Durante os três dias do encontro, a qualificação da mão-de-obra, certificação profissional, inovação tecnológica, sustentabilidade industrial e os desafios enfrentados pelos países africanos para responder às necessidades dos grandes projectos de investimento, foram os pontos centrais deste evento.

Paralelamente, por muito tempo, Moçambique habituou-se a celebrar recordes de produção de matérias-primas, como carvão, gás natural, areias pesadas, alumínio, algodão, castanha de caju, açúcar e diversos produtos agrícolas. No entanto, há uma questão central que continua a desafiar a economia nacional: até que ponto Moçambique transforma sua riqueza em valor acrescentado antes de a colocar nos mercados internacionais?

É precisamente neste contexto que a realização deste evento ganha enorme significado, por representar uma oportunidade para discutir o futuro da industrialização africana e, sobretudo, o papel que Moçambique pretende desempenhar numa economia continental cada vez mais integrada. Por outro lado, a história demonstra que nenhum país alcançou níveis elevados de desenvolvimento económico apenas exportando matérias-primas e economias mais prósperas construíram a sua riqueza através da transformação industrial, inovação tecnológica e agregação de valor aos recursos de que dispõem, portanto, é justamente nesta transição que Moçambique precisa acelerar.

O país dispõe de abundantes recursos minerais, enorme potencial agrícola, capacidade energética crescente, uma posição geográfica estratégica e portos que servem vários países da África Austral. Apesar disso, continua a importar muitos produtos que poderiam ser produzidos internamente, enquanto exporta recursos em estado bruto, permitindo que outras economias obtenham os maiores ganhos da cadeia produtiva, logo, é um paradoxo económico, exportar-se riqueza natural, e importar-se riqueza industrial.

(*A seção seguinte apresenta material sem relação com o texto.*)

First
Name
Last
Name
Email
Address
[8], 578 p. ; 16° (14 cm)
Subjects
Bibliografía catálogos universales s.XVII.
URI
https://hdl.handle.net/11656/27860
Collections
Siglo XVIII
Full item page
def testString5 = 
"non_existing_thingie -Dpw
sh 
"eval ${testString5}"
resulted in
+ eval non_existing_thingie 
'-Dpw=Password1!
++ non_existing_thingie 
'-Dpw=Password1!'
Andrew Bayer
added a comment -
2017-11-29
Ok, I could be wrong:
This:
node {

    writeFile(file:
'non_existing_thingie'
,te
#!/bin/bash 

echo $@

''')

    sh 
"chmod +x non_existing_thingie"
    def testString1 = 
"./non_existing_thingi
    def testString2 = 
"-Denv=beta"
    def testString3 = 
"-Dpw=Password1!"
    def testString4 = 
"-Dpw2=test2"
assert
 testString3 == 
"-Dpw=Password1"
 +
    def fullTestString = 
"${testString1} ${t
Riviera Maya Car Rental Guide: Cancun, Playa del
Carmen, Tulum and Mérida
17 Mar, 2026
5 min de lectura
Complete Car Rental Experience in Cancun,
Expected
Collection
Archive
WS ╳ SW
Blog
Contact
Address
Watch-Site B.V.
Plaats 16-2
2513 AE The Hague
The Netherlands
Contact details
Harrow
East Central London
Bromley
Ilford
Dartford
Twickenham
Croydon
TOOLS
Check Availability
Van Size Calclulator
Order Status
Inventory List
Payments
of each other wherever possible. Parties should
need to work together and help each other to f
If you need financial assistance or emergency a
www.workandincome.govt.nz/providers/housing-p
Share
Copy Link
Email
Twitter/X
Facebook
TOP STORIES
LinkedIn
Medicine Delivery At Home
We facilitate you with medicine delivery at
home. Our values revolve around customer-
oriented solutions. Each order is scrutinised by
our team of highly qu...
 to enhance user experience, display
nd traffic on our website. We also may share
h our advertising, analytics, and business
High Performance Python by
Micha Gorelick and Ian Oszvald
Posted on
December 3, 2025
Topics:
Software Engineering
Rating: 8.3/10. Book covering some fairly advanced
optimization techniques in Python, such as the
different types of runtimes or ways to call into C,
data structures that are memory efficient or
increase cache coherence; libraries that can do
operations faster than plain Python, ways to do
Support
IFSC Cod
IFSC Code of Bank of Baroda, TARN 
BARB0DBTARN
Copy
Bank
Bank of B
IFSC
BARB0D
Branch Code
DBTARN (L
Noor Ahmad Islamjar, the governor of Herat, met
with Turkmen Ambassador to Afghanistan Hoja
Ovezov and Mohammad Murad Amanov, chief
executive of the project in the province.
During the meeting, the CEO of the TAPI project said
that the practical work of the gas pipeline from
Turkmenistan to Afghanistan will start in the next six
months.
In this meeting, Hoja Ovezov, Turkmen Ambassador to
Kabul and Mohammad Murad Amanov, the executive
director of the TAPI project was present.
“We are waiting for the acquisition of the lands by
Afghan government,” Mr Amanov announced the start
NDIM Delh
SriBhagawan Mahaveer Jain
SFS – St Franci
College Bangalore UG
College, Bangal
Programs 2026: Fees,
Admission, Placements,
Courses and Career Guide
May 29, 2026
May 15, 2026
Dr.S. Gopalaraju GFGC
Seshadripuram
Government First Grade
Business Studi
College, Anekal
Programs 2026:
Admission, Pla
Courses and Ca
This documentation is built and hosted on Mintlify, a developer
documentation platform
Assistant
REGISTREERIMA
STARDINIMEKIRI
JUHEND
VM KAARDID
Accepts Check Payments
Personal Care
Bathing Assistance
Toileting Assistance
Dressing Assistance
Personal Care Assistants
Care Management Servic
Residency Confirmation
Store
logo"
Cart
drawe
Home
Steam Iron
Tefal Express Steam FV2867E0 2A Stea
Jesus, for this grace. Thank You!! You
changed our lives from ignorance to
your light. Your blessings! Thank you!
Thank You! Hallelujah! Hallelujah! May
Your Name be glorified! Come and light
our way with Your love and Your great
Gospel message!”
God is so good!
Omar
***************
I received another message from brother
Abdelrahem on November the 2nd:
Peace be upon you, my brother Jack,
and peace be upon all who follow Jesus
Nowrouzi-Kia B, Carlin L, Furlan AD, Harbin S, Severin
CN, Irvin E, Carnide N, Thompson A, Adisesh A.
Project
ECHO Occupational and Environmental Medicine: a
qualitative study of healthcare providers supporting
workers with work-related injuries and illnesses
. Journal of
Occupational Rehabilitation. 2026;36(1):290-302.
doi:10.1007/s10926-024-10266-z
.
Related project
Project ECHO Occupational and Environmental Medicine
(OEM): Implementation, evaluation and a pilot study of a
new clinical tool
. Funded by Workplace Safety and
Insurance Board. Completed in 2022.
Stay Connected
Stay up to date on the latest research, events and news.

O fortalecimento do sector manufactureiro representa uma das respostas mais eficazes para romper este ciclo. Uma indústria competitiva cria empregos formais, impulsiona a inovação, dinamiza pequenas e médias empresas, aumenta a arrecadação fiscal e reduz a vulnerabilidade da economia às oscilações dos preços internacionais das matérias-primas.

Por isso não basta produzir, importa produzir com qualidade, eficiência e capacidade para competir nos mercados regionais e internacionais. Num momento em que a Zona de Comércio Livre Continental Africana abre acesso a um mercado com mais de mil milhões de consumidores, Moçambique não pode limitar-se a ser fornecedor de recursos naturais, mas afirmar-se como produtor de bens industrializados capazes de conquistar espaço além-fronteiras.

Porém, a competitividade industrial não depende apenas da vontade dos empresários, mas também, de políticas públicas consistentes. A capacidade competitiva das empresas nacionais reduz devido aos custos elevados de energia, dificuldades logísticas, burocracia, acesso limitado ao financiamento, insuficiência de infraestruturas industriais e escassez de mão-de-obra especializada.

Moçambique possui recursos, localização estratégica e potencial energético.  Se o país souber aproveitar este momento, poderá deixar de ser conhecido apenas pela abundância dos seus recursos naturais e passar a destacar-se pela força da sua indústria e qualidade dos produtos que coloca no mercado africano e mundial.